# [AIM OF THE EXERCISE]
Lines in the entries below where the word "three" shows up should each be copied.

# [Scene geometry reasoning data]
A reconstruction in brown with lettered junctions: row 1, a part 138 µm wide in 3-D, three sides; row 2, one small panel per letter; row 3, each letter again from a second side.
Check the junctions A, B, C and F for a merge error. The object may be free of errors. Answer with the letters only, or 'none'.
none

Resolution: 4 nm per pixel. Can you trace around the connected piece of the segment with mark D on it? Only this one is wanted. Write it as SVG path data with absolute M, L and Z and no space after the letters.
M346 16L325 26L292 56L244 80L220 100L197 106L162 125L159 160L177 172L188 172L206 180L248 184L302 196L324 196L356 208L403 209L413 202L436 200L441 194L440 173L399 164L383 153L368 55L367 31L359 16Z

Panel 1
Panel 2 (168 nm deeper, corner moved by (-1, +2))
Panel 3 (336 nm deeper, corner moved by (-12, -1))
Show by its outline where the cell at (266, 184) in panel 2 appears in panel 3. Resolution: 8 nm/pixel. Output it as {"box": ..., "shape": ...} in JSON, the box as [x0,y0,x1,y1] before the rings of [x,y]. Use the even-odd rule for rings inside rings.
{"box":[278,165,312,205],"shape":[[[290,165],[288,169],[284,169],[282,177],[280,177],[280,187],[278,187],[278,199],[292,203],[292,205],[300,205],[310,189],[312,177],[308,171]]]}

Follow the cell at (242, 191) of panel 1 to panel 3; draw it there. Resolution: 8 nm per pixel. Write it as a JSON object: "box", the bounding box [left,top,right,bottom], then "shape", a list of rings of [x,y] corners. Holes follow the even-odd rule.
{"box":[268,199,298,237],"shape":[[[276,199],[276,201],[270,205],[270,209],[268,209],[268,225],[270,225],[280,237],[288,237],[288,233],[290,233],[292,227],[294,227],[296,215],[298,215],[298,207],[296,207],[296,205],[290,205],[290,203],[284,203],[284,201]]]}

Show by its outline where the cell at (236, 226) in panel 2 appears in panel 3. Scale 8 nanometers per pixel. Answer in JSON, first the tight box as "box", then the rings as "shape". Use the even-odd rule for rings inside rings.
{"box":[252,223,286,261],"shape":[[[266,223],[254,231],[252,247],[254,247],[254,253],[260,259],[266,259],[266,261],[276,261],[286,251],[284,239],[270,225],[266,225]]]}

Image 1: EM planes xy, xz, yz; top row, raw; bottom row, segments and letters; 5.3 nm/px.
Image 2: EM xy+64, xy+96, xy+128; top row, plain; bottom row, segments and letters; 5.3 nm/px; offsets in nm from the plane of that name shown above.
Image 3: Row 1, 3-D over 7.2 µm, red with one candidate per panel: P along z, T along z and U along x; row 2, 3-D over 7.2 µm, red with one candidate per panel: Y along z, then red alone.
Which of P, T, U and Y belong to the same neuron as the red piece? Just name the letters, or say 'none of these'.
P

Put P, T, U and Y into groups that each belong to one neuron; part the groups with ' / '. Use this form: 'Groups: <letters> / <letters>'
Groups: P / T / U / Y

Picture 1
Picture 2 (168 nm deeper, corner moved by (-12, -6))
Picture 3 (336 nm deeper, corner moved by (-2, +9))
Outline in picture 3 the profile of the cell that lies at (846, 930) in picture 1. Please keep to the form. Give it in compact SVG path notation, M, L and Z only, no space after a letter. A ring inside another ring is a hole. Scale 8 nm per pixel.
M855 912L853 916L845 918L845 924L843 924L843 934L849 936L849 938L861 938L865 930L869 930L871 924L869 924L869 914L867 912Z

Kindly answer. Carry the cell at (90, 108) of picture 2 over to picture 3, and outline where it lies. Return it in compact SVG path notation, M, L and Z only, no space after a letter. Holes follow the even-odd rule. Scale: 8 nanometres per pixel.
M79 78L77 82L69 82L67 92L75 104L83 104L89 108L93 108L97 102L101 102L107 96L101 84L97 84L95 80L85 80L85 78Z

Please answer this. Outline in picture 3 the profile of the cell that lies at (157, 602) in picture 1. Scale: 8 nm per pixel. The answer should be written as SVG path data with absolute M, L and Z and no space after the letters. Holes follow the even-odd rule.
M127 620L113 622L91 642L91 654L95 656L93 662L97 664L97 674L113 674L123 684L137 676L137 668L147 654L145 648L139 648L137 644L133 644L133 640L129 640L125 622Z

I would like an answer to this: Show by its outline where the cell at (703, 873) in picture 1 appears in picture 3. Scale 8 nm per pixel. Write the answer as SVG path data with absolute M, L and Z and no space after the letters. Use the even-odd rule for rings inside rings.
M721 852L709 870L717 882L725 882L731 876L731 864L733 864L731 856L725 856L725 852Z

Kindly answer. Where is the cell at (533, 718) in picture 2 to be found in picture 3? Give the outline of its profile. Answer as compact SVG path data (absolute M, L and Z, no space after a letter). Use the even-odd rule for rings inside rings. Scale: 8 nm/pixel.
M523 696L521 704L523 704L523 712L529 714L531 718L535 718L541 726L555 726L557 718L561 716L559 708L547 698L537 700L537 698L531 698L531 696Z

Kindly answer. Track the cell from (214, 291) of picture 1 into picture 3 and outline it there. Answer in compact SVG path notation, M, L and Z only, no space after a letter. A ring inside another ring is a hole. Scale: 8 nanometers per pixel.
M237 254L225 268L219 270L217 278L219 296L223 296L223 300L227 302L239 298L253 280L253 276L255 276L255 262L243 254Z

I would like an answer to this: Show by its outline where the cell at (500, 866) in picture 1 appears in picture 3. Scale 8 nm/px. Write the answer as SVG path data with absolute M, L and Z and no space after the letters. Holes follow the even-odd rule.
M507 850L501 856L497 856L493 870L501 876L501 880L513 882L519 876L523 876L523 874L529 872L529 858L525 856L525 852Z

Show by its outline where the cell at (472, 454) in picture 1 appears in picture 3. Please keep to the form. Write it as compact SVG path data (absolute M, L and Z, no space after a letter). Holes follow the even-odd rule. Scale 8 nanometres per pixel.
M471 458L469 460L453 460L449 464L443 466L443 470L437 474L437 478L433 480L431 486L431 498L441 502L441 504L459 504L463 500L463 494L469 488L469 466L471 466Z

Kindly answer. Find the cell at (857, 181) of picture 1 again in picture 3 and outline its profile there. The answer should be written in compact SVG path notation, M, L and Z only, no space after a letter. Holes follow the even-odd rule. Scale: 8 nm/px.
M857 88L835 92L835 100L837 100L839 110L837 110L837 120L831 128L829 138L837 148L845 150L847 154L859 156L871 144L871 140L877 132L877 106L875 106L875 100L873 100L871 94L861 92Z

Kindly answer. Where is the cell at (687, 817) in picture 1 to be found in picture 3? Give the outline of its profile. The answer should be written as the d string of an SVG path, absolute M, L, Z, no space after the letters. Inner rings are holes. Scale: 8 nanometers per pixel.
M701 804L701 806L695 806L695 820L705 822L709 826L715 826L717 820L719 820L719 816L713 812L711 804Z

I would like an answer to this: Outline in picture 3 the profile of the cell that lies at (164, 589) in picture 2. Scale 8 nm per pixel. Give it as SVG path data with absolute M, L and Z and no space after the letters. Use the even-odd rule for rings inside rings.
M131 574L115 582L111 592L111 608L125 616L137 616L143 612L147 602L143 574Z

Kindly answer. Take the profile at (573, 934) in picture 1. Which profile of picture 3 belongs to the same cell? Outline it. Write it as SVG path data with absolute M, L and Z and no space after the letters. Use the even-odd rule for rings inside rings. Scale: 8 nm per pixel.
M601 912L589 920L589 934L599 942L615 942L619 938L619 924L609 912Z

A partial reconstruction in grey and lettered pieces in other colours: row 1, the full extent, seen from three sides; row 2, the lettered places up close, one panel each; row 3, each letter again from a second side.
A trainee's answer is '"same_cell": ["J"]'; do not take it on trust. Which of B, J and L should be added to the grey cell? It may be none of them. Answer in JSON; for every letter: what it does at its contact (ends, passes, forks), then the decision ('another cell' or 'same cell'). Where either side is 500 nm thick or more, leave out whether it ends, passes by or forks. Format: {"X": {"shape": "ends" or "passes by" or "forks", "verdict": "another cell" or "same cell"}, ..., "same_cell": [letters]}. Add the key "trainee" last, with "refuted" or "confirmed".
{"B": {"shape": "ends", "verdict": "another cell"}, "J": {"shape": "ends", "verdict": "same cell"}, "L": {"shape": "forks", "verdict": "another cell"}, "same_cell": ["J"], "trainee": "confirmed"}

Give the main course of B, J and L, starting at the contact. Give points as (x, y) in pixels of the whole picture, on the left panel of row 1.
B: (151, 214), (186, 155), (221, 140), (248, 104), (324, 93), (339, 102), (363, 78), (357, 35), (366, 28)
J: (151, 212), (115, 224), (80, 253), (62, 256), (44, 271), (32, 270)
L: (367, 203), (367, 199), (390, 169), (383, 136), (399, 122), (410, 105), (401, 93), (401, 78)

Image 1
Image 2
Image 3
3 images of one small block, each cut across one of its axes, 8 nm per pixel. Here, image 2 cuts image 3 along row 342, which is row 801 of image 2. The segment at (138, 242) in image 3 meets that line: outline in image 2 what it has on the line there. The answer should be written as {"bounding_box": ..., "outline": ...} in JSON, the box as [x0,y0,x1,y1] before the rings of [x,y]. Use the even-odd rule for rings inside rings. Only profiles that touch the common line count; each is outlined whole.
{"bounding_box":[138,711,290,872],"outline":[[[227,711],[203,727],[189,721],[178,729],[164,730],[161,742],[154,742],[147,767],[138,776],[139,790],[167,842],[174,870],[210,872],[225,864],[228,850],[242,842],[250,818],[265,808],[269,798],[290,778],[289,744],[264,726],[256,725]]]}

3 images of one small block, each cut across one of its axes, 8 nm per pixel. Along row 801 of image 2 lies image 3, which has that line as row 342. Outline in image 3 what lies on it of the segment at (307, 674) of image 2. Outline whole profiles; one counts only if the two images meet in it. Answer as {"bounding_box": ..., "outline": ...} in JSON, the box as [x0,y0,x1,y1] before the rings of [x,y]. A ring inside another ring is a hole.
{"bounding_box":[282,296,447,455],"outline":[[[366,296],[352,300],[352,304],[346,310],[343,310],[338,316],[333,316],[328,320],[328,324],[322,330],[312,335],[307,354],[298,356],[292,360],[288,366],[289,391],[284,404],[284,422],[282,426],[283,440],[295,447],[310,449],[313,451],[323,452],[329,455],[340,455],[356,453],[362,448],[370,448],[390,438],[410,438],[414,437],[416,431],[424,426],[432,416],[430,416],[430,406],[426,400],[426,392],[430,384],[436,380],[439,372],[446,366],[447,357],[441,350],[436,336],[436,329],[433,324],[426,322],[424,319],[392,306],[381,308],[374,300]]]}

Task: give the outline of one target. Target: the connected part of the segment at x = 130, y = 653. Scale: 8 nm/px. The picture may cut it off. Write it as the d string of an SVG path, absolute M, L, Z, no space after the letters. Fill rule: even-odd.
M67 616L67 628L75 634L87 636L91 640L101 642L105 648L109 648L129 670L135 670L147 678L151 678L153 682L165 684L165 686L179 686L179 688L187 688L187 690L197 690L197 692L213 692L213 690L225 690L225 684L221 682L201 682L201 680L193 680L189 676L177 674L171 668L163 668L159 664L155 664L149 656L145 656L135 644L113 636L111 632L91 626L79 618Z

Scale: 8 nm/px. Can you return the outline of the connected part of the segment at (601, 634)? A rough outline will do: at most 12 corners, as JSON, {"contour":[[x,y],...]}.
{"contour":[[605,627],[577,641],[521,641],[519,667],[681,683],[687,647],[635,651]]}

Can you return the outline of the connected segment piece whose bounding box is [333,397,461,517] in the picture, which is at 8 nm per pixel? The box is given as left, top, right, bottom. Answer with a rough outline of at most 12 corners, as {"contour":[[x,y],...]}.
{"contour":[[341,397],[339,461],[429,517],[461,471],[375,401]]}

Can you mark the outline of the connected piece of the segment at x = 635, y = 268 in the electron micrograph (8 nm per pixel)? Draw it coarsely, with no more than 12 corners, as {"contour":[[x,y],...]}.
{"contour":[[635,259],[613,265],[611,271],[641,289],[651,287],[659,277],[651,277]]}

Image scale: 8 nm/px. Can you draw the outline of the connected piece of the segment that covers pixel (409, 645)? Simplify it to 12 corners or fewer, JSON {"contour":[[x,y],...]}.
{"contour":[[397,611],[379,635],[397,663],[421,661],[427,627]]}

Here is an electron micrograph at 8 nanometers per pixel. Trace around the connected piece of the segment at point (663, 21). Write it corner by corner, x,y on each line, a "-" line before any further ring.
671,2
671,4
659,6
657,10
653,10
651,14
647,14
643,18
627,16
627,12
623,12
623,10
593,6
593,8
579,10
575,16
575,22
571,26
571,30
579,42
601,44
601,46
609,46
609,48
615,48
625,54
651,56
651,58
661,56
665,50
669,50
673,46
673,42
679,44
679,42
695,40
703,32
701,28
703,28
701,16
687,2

# [RESULT OF THE TASK]
A reconstruction in brown with lettered junctions: row 1, a part 138 µm wide in 3-D, three sides; row 2, one small panel per letter; row 3, each letter again from a second side.
A partial reconstruction in grey and lettered pieces in other colours: row 1, the full extent, seen from three sides; row 2, the lettered places up close, one panel each; row 3, each letter again from a second side.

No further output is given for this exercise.